Keeping the mood tapped into the sexual subconscious in a way that’d keep Freud in Viennese buns for a decade, Jacqueline Wright has sent me three short films which again make good use of everyone’s favourite themes of the moment – sex and death.

I’ve seen the film about the guy who falls in love with a dead girl a thousand times over and on the whole I hate it. There is always some comic potential in playing out romantic cliches with a corpse but there’s not much new to be said about any of the cliches by doing so. Consequently my heart fell when “Stiffy” started, not least because my Dad was watching the films with me and I’d just made him sit through half an hour of Oriana’s vaginal obsessions and I could tell he was starting to wish I’d let him watch the tennis instead.

“Stiffy” is about a doctor who is in love with a dead girl, it was made as a straight 8 and is one of the most beautiful films I’ve seen in an age. I love it. It doesn’t quite answer my underlying doubts about the value of the dead-girlfriend genre but it does make me put them in a box and forget about them. The photography in this film is to die for, the blacks so crushed, the reds so succulent and the occasional flash frame so perfectly placed that Jacqueline must have used up all her good fortune the year. I’ve not got any notes with me as I write this so I’m afraid I can’t tell you who I’m praising, but this is one of the best corpse performances I’ve ever seen. The flop as she falls from her wheelchair in the dance scene is one of the finest pieces of physical acting any shooter has sent me, so the thought that she did it in the first and only take leaves my head spinning. And the whole thing is only four minutes long. Brilliant.

“Out Of Water” is ten minutes long and was made through Screen South’s Digital Shorts scheme (one of the more dependable strands of that programme). It stars Alice Lowe, who seems to be doing an Oriana and playing herself in a fabulation of her own teenage life. Lowe gives a great performance, mouth turned down into a fish-like pout as her family tease her and a waiter tries it on but, call me stupid, it was only when I saw that Alice also wrote the film that I realised casting an adult as a teenager was a deliberate artifice rather than just a plain odd choice. I thought it wasn’t quite as successful as “Stiffy” but my Dad loved it, and was keen that the open ending could be read as her turning into mermaid and escaping.
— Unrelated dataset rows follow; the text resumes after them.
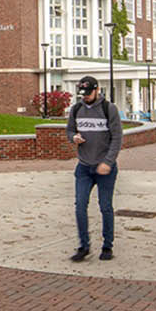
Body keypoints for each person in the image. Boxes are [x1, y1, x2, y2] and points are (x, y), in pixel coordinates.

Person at [66, 75, 123, 262]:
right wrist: (73, 137)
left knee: (105, 207)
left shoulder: (109, 109)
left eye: (89, 93)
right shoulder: (76, 109)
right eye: (82, 94)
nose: (86, 97)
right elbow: (69, 131)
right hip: (83, 166)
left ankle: (107, 246)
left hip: (104, 167)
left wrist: (108, 161)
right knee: (80, 206)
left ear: (97, 90)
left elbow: (117, 138)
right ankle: (84, 245)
Finally “The Great David” is a very dry little film about my namesake Mr.Blaine (he of the magic tricks and death stunts). It’s a wry little gem that gently pokes a very sharp stick, but he might be related to me so I’m not going to say much more.

Lastly in my long round up of nightmarish visions, a quick word about Evan Wilkinson and Chloe Wheeler’s “Elysium”, if only just to show that men are capable of being odd as well. It’s slow to start and like so many films which take a surreal approach, it spends too long being odd without offering any reason to keep us watching. However just as I was promising my Dad we could turn it off, the plot kicked in. A woman is in a coma and a man is making a pact to travel inside her mind to bring her back. This simple piece of information sparks the rest of the film, it justifies the whirling oddness and gives you a reason to care about him as he goes through some genuinely nightmarish ordeals (snakes, boxes, shudder).

Best of all when he finally does pass through into the woman’s mind the whole film becomes animated clay, a nicely worked idea that keeps the pace of invention from flagging in what is otherwise a quite straightforward quest story. Visually rich and constantly on the move, director Evan and producer Chloe have put together an interesting film on a very tight budget and I hope that next time someone can trust them with a bit more because I’m sure there are more ideas to come.

If the flavour of the month is subconscious desire and fear then you’re going to have to work hard to better the work of these three.